Then they all began to talk at once at the top of their voices:
“Bacon and peas, hotchpotch of beef and veal, chicken and lamb! And where are the sausages—were they made for the dogs, pray? And who is he that has smelt out the black and white puddings in the passage without collaring them for us? I used to be able to see them, alas, in the days when my poor eyes were bright as candles! And where is the buttered koekebakken of Anderlecht? Sizzling in the frying-pan, juicy and crackling, enough to make a fish thirsty for drink! Ho there! But who will bring me eggs and ham, or ham and eggs, twin friends of my palate? And where are you, you choesels, that float in a heavenly mess of meats and kidneys, coxcombs, sweetbreads, ox-tails, lamb’s feet, with many onions, pepper, cloves, nutmegs, all in a stew, and three pints at least of best white wine for sauce? And who will bring you to me divine, chitterlings, you that are so good that one does not utter a word while you are being swallowed! And they come straight from Luyleckerland, a land bursting with fatness and filled with happy lazy folk, whose passion for good things to eat is never assuaged! And where are you, dried leaves of autumns past? Now quick there! Bring me a leg of mutton with broad beans. And for me, some pig’s ears grilled with bread-crumbs. And for me, a chaplet of ortolans. Verily the snipe shall figure the Paters, and a fat capon the Credo.”

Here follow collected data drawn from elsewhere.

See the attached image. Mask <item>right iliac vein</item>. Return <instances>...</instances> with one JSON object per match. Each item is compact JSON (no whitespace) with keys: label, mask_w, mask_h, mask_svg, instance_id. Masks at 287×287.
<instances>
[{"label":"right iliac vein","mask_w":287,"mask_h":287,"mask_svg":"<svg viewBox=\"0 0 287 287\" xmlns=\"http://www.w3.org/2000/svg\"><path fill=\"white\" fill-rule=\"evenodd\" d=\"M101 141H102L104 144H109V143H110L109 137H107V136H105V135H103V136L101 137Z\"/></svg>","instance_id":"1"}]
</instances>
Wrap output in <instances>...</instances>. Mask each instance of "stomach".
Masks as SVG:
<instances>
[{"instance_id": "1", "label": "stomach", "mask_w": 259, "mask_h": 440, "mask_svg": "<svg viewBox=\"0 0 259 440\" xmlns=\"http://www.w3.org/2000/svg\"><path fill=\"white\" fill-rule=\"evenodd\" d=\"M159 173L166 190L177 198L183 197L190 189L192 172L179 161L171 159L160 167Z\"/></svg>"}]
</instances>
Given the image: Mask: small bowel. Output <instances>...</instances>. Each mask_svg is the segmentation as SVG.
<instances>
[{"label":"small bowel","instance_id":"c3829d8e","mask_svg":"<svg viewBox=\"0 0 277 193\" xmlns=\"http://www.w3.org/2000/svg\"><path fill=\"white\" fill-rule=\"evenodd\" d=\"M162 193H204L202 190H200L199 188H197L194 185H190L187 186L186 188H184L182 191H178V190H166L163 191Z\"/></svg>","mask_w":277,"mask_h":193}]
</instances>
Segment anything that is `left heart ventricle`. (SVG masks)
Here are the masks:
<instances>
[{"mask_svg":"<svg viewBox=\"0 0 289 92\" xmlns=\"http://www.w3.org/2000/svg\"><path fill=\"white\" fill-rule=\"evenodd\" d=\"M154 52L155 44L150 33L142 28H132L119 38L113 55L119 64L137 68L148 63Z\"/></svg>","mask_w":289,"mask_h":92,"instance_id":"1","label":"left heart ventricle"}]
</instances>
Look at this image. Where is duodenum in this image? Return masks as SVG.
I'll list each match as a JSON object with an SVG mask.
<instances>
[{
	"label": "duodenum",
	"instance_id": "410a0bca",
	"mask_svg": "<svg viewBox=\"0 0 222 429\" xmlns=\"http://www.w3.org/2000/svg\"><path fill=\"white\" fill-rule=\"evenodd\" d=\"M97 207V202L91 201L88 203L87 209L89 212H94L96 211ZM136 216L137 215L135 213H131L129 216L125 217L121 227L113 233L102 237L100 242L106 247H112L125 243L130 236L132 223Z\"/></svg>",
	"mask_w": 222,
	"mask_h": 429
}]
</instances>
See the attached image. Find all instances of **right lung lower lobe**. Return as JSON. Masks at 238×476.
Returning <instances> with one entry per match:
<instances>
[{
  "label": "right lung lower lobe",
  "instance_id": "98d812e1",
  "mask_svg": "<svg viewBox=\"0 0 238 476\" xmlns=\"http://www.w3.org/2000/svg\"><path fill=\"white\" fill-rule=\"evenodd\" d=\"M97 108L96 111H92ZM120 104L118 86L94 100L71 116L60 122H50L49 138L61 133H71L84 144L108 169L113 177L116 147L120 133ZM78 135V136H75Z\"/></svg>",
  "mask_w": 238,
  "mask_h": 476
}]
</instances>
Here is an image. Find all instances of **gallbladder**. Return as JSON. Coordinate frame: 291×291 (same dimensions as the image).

Mine host answered quietly:
“I will bring you an omelette made with sixty eggs. And as sign-posts to guide your spoons, I will plant fifty black puddings in the midst, all smoking on a veritable mountain of good cheer; and from the top of all some dobbel peterman shall flow down like a river on every side.”
At this the mouths of the poor blind men began to water indeed, and they said:
“Then serve us, pray, and that right quickly with the mountain, the sign-posts, and the river!”
And the Brethren of the Jolly Face, who were now all seated at table with their wives, remarked to Ulenspiegel that this should be called the Day of the Invisible Feast; for that the blind men could not see what they were eating, and thus, poor things, were deprived of half their pleasure.
At last it came—the omelette all garnished with cress and parsley, carried by mine host himself and four of his cooks—and the blind men desired to fall to incontinently, and at once began to set their paws upon it. But mine host was determined to serve each of them fairly, and, however difficult it might be, to make sure that each trencher had its just portion.
The women archers were filled with pity to see the blind men gobbling and sighing with joy at what was set before them. For in truth they were half starved, and they swallowed down the puddings as though they had been oysters. And the dobbel peterman flowed into their stomachs as if it had been a cataract falling down from some lofty mountain.
When at length they had cleared their trenchers, they demanded yet further supplies of koekebakken, ortolans, and fricassees. Mine host, however, only provided a great platter of beef and veal and mutton bones, all swimming in a most goodly sauce. But he did not divide it properly. So that when they had well dipped their bread in the sauce, and eke their hands right up to the elbows, yet drew not out anything but bones of cutlet of veal or mutton, each man fell straightway to imagining that his neighbour had got hold of all the meat, and they began to fight among themselves, hitting out most furiously one against another with the bones.